Not paying your property taxes and homeowner’s insurance
In the past, some borrowers spent their life savings and reverse mortgage proceeds, leaving nothing left to pay their property taxes and homeowners insurance. This caused the reverse mortgage balance to become due and payable.
Due to recent regulations, reverse mortgage lenders are now required to conduct financial assessments to ensure applicants can successfully tap into their home equity while also being able to afford taxes and insurance. You should be confident that you can stay current and up-to-date on taxes and insurance before you take out a reverse mortgage.
Not telling your family about your reverse mortgage
As with all financial decisions, reverse mortgages should be carefully considered. Because a reverse mortgage loan balance becomes due after the last surviving borrower passes away, it can be an unpleasant surprise to learn that their parents’ reverse mortgage is now due and payable.
By speaking with loved ones about your reverse mortgage plans, you can help avoid misunderstandings and give heirs time to plan whether to refinance and keep the home or sell it and repay the reverse mortgage upon your death.

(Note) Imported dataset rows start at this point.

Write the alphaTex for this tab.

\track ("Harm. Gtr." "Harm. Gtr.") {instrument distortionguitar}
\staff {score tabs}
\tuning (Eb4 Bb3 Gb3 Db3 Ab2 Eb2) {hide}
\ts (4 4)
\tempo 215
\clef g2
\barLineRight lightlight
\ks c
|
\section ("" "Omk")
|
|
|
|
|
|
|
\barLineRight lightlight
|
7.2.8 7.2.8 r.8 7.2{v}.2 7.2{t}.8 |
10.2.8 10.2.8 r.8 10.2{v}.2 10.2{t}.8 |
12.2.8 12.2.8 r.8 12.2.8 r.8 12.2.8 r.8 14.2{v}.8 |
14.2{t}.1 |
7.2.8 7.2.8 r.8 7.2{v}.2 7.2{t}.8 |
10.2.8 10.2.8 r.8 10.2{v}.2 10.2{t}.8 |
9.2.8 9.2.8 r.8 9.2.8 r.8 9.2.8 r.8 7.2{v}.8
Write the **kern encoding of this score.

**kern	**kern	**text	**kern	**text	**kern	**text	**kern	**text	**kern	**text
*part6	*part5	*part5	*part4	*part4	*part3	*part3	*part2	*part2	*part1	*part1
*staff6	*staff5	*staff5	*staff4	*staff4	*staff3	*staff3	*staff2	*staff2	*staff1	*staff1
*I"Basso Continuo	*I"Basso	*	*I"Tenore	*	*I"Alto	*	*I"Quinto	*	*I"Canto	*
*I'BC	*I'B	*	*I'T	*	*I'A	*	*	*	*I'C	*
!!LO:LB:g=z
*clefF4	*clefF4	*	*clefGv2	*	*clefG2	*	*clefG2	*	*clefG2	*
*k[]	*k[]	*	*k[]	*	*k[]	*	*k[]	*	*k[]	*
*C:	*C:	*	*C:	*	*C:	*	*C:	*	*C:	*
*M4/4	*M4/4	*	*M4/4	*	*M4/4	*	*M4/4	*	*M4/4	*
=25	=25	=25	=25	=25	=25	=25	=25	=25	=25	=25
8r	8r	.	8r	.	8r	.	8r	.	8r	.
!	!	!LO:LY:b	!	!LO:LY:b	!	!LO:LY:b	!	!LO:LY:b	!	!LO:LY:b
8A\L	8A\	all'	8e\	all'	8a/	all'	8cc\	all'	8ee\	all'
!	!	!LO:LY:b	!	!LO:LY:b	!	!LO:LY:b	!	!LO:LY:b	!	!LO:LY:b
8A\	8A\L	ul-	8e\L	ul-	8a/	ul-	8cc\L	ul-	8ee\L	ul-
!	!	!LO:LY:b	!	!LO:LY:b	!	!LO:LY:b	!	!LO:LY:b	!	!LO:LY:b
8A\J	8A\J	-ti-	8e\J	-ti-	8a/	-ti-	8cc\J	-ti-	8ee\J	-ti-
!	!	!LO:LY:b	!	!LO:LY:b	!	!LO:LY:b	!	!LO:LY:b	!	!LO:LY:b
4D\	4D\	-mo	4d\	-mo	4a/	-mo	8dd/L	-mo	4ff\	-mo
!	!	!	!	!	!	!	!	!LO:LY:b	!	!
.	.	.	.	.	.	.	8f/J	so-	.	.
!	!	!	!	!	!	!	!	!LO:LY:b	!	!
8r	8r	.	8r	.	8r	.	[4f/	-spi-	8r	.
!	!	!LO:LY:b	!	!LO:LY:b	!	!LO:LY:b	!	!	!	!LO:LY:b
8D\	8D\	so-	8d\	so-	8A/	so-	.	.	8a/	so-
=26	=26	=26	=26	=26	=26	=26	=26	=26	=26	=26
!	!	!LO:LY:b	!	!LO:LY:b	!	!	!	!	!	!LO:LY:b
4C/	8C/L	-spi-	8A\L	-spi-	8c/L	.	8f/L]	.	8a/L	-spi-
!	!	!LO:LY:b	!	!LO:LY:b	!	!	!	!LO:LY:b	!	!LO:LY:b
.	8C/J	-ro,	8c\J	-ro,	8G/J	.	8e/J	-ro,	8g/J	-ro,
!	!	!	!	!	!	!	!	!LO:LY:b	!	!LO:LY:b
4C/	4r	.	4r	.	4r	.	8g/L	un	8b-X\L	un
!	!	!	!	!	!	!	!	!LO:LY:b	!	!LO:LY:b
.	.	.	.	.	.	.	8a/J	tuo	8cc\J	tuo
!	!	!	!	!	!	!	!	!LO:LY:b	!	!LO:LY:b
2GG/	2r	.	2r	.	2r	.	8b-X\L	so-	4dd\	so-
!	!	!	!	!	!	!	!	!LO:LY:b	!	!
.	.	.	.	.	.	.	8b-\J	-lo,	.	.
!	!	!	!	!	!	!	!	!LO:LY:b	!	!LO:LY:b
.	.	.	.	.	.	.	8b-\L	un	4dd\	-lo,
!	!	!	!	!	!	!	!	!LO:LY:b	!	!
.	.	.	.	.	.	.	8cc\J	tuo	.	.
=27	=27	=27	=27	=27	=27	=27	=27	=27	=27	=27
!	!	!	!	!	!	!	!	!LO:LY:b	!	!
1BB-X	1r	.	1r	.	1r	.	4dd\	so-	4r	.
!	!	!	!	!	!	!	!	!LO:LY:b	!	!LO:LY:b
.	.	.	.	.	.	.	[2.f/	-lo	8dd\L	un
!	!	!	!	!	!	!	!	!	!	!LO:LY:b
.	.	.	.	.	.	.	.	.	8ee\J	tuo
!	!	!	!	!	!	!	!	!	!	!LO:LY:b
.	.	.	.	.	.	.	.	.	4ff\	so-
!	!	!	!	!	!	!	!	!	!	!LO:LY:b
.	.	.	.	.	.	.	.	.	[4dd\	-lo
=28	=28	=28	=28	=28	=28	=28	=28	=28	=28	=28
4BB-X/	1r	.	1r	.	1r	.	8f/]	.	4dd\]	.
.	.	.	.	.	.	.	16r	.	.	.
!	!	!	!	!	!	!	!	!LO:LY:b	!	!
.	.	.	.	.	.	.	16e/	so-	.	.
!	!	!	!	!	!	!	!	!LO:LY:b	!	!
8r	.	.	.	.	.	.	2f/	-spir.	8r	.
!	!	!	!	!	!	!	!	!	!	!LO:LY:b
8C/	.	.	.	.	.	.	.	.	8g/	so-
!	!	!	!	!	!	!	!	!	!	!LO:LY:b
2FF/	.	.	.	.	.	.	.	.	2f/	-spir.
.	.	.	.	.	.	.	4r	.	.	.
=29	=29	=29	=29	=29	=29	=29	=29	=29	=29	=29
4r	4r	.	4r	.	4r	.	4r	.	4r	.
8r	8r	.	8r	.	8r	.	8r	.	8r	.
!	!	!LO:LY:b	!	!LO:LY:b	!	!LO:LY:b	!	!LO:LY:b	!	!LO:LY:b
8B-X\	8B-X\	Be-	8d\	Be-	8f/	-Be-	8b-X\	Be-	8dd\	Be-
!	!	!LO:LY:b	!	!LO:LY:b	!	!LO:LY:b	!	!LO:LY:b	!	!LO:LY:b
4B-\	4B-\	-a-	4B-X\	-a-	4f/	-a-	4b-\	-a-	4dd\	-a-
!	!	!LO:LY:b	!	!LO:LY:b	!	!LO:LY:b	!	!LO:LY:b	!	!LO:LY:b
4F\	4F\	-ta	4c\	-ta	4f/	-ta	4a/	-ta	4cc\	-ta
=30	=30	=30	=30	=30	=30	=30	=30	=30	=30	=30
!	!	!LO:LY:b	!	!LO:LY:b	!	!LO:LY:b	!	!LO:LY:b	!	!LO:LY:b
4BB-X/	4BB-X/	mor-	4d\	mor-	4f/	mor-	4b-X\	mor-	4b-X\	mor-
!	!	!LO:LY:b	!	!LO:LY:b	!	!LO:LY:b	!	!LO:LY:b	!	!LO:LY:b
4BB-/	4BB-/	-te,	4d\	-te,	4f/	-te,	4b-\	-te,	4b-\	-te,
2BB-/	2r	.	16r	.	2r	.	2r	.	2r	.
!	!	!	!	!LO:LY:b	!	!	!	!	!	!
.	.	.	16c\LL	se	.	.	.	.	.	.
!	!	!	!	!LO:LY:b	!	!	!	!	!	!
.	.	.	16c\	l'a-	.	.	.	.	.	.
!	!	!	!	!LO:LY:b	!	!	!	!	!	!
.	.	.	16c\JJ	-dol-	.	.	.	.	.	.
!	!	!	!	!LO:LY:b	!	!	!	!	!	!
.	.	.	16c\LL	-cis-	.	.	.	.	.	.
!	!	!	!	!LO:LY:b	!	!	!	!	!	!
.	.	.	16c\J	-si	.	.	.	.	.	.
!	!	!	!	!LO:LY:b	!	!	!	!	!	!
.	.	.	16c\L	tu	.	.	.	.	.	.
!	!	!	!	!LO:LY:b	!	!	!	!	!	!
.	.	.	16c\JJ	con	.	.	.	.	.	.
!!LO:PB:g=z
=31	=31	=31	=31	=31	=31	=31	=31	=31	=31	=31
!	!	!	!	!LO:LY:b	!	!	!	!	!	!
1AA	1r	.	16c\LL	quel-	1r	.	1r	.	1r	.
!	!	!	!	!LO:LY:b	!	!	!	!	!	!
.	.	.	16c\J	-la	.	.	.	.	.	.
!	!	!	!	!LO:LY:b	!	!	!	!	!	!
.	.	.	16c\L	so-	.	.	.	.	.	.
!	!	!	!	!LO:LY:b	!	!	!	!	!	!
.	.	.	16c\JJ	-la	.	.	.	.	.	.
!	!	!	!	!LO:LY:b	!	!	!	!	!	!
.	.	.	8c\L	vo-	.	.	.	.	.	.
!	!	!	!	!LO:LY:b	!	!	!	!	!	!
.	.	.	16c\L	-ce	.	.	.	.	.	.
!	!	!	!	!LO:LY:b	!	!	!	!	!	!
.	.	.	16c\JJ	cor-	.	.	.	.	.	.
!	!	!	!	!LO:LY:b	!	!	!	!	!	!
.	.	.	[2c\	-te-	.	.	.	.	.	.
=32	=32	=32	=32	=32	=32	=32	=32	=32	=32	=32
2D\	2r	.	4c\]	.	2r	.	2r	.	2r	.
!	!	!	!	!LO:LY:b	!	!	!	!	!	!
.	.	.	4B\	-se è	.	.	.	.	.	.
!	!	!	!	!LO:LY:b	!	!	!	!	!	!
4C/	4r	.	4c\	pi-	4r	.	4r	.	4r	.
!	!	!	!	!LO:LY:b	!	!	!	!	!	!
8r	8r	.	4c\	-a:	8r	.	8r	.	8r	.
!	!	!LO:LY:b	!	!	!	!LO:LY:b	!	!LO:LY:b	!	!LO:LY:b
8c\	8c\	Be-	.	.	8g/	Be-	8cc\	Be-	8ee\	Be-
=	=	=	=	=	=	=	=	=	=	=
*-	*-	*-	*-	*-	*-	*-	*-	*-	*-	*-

Reverse mortgages offer many benefits, but must be researched carefully
Taking out a reverse mortgage can be an effective retirement strategy, particularly for supplementing retirement savings or preparing for unexpected costs.
But you should research reverse mortgages before applying for one, and discuss your plans with your family members . This can help you decide if a reverse mortgage is the right step for your unique situation.